[[ Reading text open ]]

The hard-R violence of the 1980’s RoboCop feature meant that each bullet, every blow delivered by RoboCop or his supercriminal enemies were significantly brutal. In the remake, the violence is much less impactful, much easier to shake off. The film’s CGI-aided fantasy violence doesn’t help that point much either. RoboCop leaps weightlessly like a superhero in this version, sharply contrasted with the limited mobility in his heavy hydraulic systems of the past. Outside of a couple production details like RoboCop having one human hand and one Robo-hand to accentuate his dual, self-conflicted nature, the film more or less runs out of ideas as soon as its titular hero is actualized. It’s an aggressively conventional work that fully loses track of why it even exists, to the point where callbacks to the Verhoeven classic in lines like “I wouldn’t buy that for a dollar,” feel absurdly out of place. With the violence muted and the satire almost completely drained, this RoboCop rehash feels entirely devoid of a sense of purpose, as if it were a down-the-line sequel of a Jason Statham or JCVD property that surfaced on VOD long after its origins had been forgotten. You can feel it reaching to reclaim its opening spark in its political mockery, which posits old-timey Republicans as the opposition to the RoboCop initiative and forward thinking leftists, including Michael Keaton in full Steve Jobs mode, as the ones pushing for the innovation. By the time Sam Jackson’s news anchor returns to usher in the end credits, though, the game had already been lost and nearly everything in-between feels like a generic 2010s shoot-em-up. Something about that wasted potential feels even more dispiriting than it would if the movie were just bland from the very beginning.
RoboCop is one of those remakes where you could change just the title and a couple minor plot details and avoid purchasing the rights to the intellectual property altogether. That, of course, would have hurt ticket sales, but it would also have lowered expectations of the quality comparisons to the original Verhoeven film, which it seems disinterested in matching in tone or content. The worst part about RoboCop is that the idea it initially presents it is interested in continuing & adopting Verhoeven’s weird vision to a modern context. Ultimately, though, I’m not sure it was interested in saying anything in particular at all, a distressing attribute seemingly shared by all of these unimaginative “re-imaginings” of this great director’s greatest hits.

[[ Reading text closed ]]
[[ Raw data open ]]

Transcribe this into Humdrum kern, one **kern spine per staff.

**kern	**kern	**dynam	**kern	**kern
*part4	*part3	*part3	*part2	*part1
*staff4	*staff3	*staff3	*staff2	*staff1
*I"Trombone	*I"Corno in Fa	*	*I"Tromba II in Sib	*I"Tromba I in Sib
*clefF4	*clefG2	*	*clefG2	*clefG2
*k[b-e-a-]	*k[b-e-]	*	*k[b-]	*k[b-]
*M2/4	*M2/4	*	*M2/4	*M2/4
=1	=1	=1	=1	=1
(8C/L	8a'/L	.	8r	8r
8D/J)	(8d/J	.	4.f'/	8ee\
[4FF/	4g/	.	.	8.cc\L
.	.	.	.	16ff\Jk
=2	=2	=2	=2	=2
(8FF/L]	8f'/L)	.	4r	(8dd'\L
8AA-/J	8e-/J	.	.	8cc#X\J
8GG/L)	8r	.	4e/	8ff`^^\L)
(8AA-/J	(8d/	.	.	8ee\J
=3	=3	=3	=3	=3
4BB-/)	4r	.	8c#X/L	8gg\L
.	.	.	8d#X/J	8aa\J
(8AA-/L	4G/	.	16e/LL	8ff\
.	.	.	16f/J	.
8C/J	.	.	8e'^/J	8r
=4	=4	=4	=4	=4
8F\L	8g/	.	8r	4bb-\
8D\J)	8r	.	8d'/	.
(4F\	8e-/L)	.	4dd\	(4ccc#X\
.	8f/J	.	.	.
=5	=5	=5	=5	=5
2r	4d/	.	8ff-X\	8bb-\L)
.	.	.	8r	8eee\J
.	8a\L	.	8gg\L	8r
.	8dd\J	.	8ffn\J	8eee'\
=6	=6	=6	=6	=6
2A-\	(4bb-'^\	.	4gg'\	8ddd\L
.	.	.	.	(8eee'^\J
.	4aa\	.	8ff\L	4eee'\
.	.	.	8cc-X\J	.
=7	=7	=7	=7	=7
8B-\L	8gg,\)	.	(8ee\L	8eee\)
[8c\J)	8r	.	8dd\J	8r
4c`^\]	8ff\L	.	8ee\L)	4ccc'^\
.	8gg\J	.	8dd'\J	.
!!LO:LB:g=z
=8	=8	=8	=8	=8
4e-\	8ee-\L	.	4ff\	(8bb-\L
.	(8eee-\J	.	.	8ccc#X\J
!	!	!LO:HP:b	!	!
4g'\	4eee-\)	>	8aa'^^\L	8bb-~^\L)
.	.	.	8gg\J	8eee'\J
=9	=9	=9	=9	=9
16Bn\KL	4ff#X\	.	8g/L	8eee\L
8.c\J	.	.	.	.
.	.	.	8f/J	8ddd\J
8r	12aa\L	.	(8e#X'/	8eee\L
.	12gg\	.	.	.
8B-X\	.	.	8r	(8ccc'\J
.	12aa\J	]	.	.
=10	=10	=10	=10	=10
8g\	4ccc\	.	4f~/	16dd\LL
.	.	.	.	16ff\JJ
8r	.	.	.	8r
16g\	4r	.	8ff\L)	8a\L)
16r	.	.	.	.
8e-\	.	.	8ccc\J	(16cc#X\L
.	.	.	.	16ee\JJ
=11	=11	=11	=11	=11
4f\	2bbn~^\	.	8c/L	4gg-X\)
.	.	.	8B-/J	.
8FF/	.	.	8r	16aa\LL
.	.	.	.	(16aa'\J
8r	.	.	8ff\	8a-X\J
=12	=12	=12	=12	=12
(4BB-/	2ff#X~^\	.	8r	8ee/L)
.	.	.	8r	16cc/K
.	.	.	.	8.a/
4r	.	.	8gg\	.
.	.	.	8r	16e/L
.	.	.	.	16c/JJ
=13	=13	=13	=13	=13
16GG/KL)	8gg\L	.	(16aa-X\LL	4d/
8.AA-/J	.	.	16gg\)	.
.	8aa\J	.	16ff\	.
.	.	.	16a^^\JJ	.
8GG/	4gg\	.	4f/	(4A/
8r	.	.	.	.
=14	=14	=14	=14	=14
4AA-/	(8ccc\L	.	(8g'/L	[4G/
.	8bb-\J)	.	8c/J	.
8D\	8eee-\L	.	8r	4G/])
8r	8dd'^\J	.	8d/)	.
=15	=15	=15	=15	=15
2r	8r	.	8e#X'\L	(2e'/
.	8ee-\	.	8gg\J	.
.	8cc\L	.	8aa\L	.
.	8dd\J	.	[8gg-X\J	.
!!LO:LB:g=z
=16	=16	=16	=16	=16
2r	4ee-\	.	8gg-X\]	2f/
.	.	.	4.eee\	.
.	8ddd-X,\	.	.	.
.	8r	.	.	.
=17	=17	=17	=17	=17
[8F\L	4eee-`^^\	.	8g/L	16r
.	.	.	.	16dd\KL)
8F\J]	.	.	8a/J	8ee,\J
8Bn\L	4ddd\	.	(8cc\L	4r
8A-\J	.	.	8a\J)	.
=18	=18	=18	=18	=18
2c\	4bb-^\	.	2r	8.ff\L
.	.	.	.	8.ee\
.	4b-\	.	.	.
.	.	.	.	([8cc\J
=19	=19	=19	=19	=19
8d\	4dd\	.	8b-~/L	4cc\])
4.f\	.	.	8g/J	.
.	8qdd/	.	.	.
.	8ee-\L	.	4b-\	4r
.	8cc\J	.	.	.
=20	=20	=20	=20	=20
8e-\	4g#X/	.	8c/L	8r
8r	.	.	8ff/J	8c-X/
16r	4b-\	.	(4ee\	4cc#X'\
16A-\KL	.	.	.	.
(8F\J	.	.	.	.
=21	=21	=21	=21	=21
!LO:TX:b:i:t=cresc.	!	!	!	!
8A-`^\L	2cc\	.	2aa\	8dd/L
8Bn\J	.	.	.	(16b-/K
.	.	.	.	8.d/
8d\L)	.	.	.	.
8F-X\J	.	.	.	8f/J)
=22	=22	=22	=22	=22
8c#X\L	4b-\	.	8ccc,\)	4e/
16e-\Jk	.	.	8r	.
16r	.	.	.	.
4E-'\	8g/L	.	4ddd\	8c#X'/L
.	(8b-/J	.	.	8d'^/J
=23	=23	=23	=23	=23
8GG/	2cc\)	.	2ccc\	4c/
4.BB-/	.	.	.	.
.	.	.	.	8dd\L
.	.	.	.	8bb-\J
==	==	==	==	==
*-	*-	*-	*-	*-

[[ Raw data closed ]]

• [Your objective]
Answer the following questions using the RoboCop review.
1. What combination of hands does RoboCop have in the remake to accentuate his dual, self-conflicted nature?
2. Which actor appears "in full Steve Jobs mode" among the forward-thinking leftists?
3. According to the review, which two things could be changed so that the rights to the intellectual property need not be purchased?

• [Expected answer]
1. One human hand and one Robo-hand.
2. Michael Keaton.
3. The title and a couple of minor plot details.